-------- Material for this exercise --------

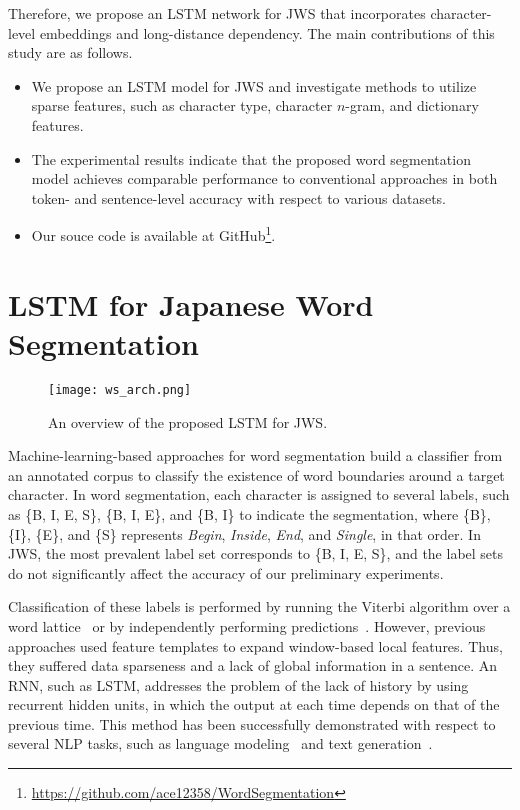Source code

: \documentclass[11pt]{article}
\begin{document}
Therefore, we propose an LSTM network for JWS that incorporates
character-level embeddings and long-distance dependency.
The main contributions of this study are as follows.

\begin{itemize}

\item We propose an LSTM model for JWS and investigate methods to utilize
    sparse features, such as character type, character $n$-gram, and dictionary
    features.

\item The experimental results indicate that the proposed word segmentation
    model achieves comparable performance to conventional approaches in both
    token- and sentence-level accuracy with respect to various datasets.

\item Our souce code is available at GitHub\footnote{\url{https://github.com/ace12358/WordSegmentation}}.

\end{itemize}

\section{LSTM for Japanese Word Segmentation}

\begin{figure*}[t]
\centering
\texttt{[image: ws\_arch.png]}              
\caption{An overview of the proposed LSTM for JWS.}    
\label{ws_arch}    
\end{figure*}

Machine-learning-based approaches for word segmentation build a classifier
from an annotated corpus to classify the existence of word boundaries around a
target character.
In word segmentation, each character is assigned to several labels, such as
\{B, I, E, S\}, \{B, I, E\}, and \{B, I\} to indicate the segmentation, where
\{B\}, \{I\}, \{E\}, and \{S\} represents {\it Begin}, {\it Inside}, {\it
End}, and {\it Single}, in that order. 
In JWS, the most prevalent label set corresponds to \{B, I, E, S\},
and the label sets do not significantly affect the accuracy of our preliminary
experiments.

Classification of these labels is performed by running the Viterbi algorithm
over a word
lattice~\cite{kudo-yamamoto-matsumoto:2004:EMNLP,nakagawa2004chinese,kaji-kitsuregawa:2013:IJCNLP}
or by independently performing
predictions~\cite{neubig-nakata-mori:2011:ACL-HLT2011}. However, previous
approaches used feature templates to expand window-based local features.
Thus, they suffered data sparseness and a lack of global information in a
sentence.
An RNN, such as LSTM, addresses the problem of the lack of history by using
recurrent hidden units, in which the output at each time depends on that of the previous time. 
This method has been successfully demonstrated with respect to several NLP
tasks, such as language modeling~\cite{mikolov2010recurrent} and text
generation~\cite{sutskever2011generating}.
\end{document}
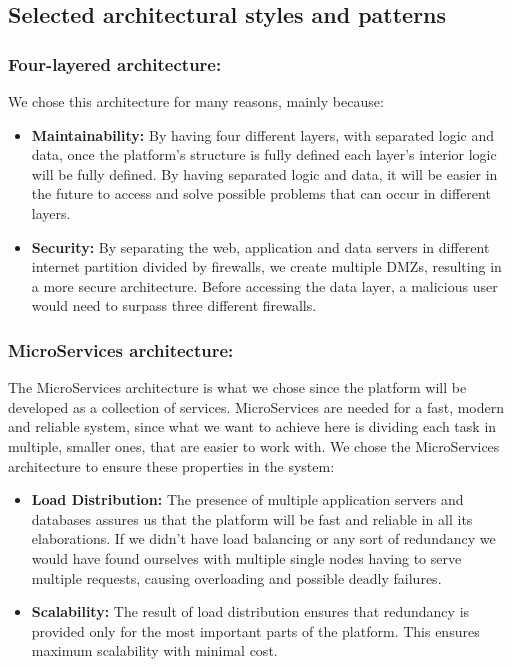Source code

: \documentclass{article}
\begin{document}
{\subsection{Selected architectural styles and patterns}
    \subsubsection{Four-layered architecture:} We chose this architecture for many reasons, mainly because:
    \begin{itemize}
        \item \textbf{Maintainability:} By having four different layers, with separated logic and data, once the platform's structure is fully defined
        each layer's interior logic will be fully defined.
        By having separated logic and data, it will be easier in the future to access and solve possible problems that can occur in different 
        layers.
        \item \textbf{Security:} By separating the web, application and data servers in different internet partition divided by firewalls, we create multiple
        DMZs, resulting in a more secure architecture. Before accessing the data layer, a malicious user would need to surpass three different firewalls. 
    \end{itemize}
    \subsubsection{MicroServices architecture:} The MicroServices architecture is what we chose since the platform will be developed as a collection of 
    services. MicroServices are needed for a fast, modern and reliable system, since what we want to achieve here is dividing each task in multiple, 
    smaller ones, that are easier to work with.
    We chose the MicroServices architecture to ensure these properties in the system:
    \begin{itemize}
        \item \textbf{Load Distribution:} The presence of multiple application servers and databases assures us that the platform will be fast 
        and reliable in all its elaborations. If we didn't have load balancing or any sort of redundancy we would have found ourselves with multiple
        single nodes having to serve multiple requests, causing overloading and possible deadly failures.
        \item \textbf{Scalability:} The result of load distribution ensures that redundancy is provided only for the most important parts of the platform.
        This ensures maximum scalability with minimal cost.
    \end{itemize}
}
\end{document}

--------

> _Task requirements_
Scan the data above and copy every line with "character" in it.

> _Solved exercise_
character-level embeddings and long-distance dependency.
    sparse features, such as character type, character $n$-gram, and dictionary
target character.
In word segmentation, each character is assigned to several labels, such as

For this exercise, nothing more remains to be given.